▼

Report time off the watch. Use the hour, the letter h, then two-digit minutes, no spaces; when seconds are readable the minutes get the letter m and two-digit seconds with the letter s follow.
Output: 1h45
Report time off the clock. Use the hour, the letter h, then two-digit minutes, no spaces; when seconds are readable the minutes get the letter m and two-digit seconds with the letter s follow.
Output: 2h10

▲
▼

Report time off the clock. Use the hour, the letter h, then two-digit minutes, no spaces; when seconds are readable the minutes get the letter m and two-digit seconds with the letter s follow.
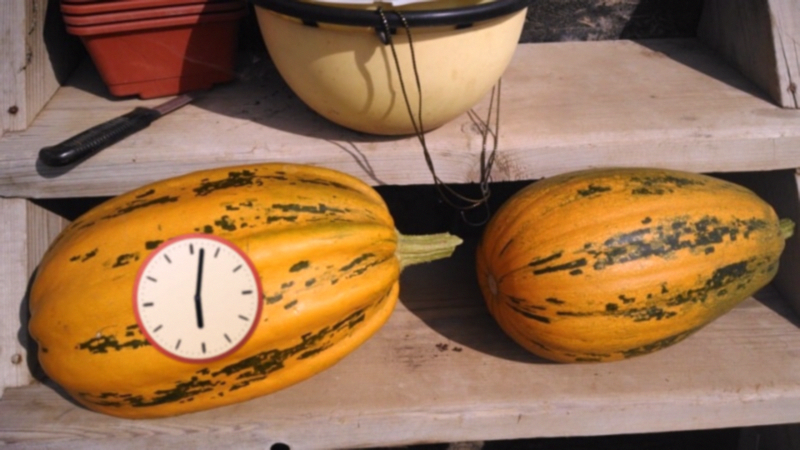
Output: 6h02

▲
▼

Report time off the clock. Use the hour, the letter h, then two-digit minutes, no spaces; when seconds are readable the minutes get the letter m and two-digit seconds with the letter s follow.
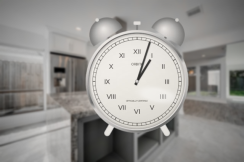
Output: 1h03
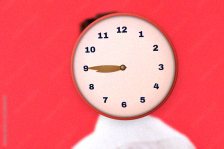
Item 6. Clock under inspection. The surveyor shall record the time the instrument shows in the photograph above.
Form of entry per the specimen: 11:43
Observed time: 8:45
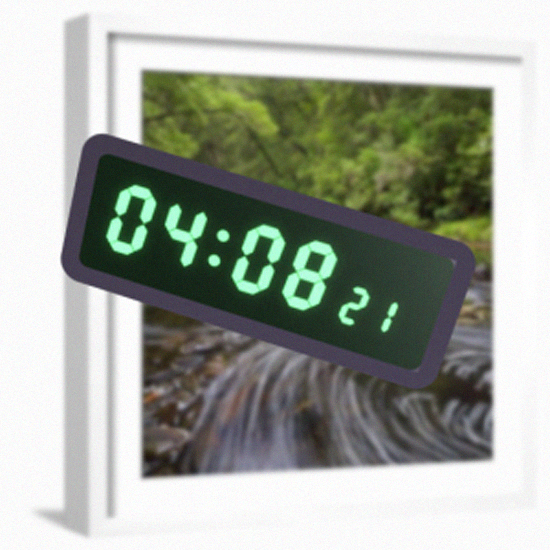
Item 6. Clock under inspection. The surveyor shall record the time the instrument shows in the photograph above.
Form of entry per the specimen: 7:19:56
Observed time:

▲

= Exercise details =
Rewrite the data from the line containing "Report time off the watch." through the line containing "Output: 2h10", both included, with "no spaces" changed to "without spaces" and everything else left as it is.

= Expected answer =
Report time off the watch. Use the hour, the letter h, then two-digit minutes, without spaces; when seconds are readable the minutes get the letter m and two-digit seconds with the letter s follow.
Output: 1h45
Report time off the clock. Use the hour, the letter h, then two-digit minutes, without spaces; when seconds are readable the minutes get the letter m and two-digit seconds with the letter s follow.
Output: 2h10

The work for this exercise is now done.